§ What you have to do
In how many lines of the entries below does "activityDm" appear? Give only the number.

Extracted records
#####

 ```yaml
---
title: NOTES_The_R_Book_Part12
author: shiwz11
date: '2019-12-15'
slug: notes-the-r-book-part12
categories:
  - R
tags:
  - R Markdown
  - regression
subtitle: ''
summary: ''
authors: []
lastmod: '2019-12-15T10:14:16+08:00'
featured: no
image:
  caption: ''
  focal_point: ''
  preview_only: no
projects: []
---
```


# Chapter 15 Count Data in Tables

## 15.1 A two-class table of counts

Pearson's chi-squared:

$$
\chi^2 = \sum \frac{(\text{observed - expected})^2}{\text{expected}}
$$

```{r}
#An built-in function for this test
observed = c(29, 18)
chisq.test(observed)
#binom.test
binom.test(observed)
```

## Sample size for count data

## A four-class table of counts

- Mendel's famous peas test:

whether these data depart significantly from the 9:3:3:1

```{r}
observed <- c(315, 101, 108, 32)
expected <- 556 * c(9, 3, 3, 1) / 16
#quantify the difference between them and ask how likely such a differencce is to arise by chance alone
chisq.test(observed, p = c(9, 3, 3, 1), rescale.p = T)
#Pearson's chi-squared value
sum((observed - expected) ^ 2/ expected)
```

#####

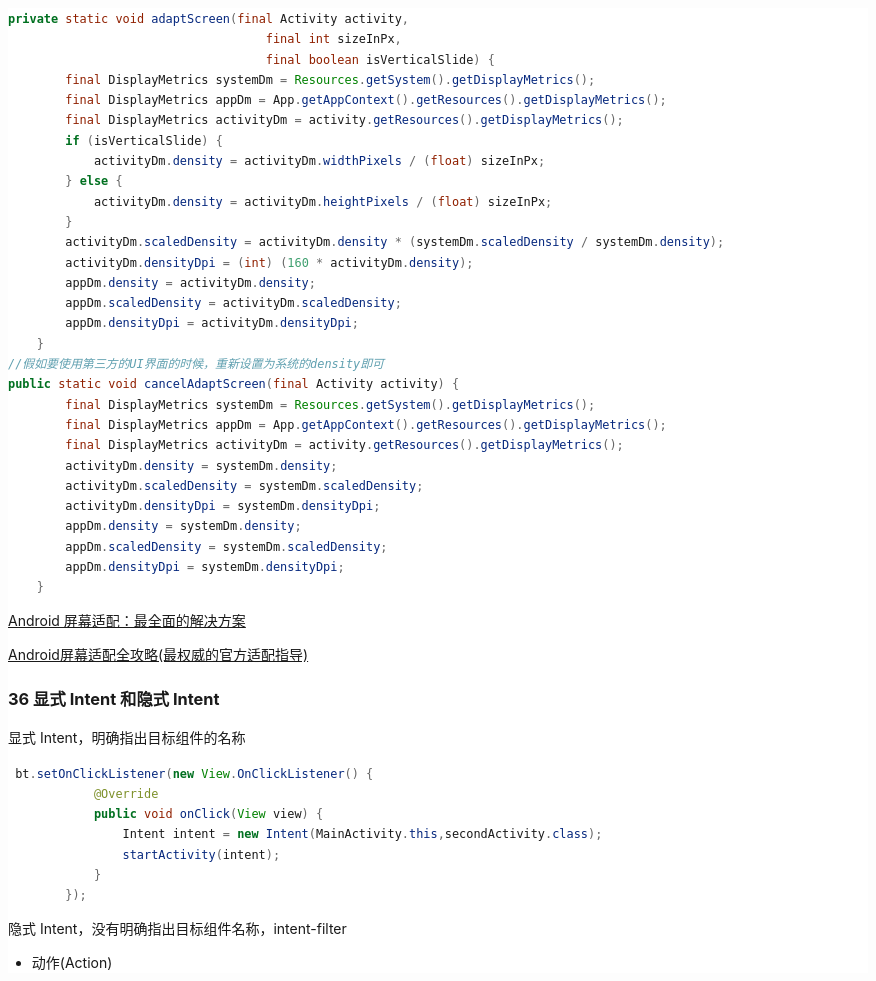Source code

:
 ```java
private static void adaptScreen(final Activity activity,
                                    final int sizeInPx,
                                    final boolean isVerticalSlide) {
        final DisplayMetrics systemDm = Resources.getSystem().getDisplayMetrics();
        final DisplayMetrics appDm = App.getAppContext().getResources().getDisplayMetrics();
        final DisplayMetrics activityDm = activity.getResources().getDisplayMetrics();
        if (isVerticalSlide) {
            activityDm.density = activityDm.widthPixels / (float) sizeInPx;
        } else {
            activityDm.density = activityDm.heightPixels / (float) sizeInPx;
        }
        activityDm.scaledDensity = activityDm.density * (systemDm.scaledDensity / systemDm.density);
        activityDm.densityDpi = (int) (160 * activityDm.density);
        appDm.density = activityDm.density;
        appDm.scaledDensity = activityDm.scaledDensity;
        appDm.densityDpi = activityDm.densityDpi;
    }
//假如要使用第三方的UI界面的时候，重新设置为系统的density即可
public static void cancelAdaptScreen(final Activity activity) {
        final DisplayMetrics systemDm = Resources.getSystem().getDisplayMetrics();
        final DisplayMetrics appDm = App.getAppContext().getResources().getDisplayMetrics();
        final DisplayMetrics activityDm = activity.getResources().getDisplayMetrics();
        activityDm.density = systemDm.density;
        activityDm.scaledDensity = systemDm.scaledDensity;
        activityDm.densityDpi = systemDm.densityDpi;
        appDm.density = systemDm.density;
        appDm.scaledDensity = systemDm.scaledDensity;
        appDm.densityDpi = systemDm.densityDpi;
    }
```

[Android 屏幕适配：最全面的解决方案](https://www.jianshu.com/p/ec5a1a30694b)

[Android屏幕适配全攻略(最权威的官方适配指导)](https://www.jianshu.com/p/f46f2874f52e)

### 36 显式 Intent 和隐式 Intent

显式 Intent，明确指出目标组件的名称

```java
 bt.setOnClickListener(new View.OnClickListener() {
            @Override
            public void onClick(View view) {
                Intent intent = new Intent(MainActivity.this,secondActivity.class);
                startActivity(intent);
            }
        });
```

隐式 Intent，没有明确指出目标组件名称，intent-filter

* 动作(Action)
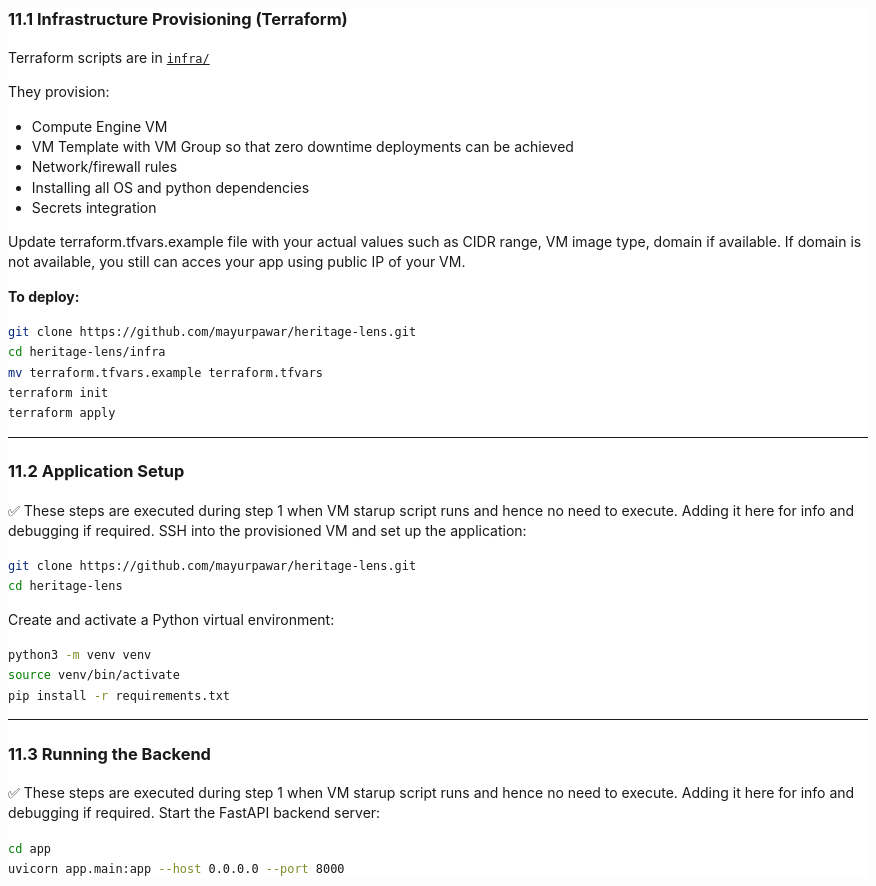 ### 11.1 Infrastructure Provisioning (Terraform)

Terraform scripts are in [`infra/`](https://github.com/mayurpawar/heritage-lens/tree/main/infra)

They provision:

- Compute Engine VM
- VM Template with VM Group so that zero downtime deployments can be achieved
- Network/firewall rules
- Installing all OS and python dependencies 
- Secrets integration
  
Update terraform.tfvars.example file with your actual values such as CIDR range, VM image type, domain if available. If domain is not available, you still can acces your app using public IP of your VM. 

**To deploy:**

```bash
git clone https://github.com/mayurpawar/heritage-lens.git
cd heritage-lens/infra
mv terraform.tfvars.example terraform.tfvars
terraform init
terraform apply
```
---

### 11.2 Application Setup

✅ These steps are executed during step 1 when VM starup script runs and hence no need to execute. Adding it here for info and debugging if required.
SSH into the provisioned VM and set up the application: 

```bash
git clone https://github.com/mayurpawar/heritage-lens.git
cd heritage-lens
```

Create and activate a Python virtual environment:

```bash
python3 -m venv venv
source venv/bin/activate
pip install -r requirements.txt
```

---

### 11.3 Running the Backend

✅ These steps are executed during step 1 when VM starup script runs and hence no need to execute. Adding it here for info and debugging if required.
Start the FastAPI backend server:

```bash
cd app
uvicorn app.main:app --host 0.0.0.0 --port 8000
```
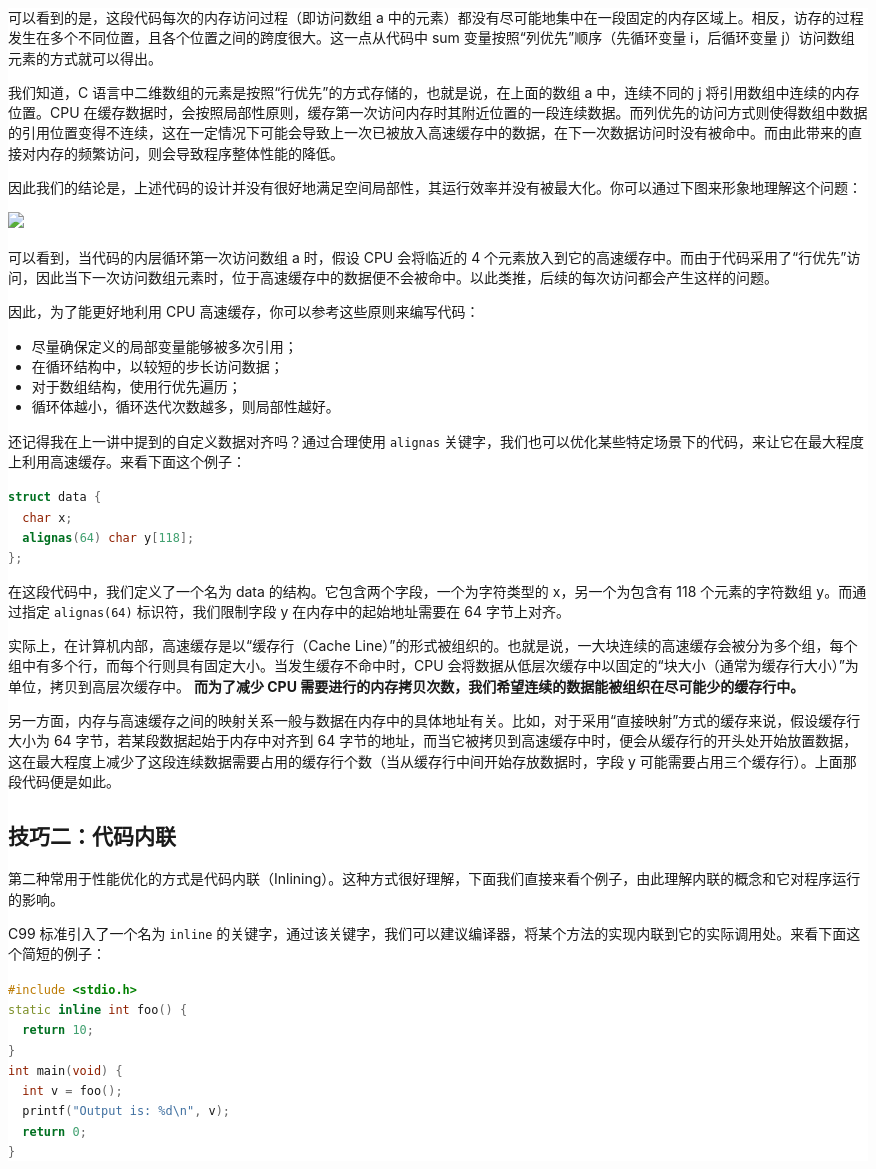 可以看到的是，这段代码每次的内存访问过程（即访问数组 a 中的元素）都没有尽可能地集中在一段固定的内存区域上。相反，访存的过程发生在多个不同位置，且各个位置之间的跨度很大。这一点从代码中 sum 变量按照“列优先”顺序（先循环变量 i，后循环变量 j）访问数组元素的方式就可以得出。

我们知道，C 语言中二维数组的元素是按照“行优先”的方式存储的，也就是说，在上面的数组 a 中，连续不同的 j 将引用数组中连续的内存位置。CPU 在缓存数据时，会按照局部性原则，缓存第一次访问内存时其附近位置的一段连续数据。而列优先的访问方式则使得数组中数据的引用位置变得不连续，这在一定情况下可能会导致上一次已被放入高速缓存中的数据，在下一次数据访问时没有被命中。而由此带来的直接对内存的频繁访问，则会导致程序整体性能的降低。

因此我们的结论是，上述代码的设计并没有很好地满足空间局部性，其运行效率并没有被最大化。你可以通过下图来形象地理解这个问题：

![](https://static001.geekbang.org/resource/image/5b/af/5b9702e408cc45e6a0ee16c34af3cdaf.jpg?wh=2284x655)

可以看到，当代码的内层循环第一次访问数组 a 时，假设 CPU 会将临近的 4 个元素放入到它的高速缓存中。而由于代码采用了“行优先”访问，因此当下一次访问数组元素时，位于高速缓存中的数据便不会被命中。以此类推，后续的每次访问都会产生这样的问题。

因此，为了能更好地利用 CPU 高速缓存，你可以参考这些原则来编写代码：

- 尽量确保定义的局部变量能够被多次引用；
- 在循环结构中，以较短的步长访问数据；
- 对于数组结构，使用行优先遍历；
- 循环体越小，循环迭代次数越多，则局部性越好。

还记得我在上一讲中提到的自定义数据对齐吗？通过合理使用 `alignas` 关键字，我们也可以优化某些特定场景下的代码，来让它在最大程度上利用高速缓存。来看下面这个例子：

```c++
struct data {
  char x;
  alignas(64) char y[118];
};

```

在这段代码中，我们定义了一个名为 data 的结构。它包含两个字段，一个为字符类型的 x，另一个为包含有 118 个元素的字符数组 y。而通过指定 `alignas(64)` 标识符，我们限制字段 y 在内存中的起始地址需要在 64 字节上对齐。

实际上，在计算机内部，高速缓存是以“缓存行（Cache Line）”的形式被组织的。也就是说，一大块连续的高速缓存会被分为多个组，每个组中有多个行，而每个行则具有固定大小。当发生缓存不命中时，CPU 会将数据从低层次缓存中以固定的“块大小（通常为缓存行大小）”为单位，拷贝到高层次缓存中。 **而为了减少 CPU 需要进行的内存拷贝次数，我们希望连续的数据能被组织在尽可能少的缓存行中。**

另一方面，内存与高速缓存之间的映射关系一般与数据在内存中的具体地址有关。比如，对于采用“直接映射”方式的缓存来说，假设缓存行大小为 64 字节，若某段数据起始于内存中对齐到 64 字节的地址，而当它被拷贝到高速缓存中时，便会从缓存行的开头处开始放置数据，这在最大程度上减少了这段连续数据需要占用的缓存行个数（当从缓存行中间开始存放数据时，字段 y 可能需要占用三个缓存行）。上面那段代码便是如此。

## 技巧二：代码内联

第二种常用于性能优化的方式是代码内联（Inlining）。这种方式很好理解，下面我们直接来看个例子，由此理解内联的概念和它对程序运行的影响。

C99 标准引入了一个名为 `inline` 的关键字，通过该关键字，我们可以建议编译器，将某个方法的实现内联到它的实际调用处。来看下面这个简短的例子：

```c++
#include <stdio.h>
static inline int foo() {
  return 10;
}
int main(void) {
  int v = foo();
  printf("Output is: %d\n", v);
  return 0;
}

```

#####

§ Response
12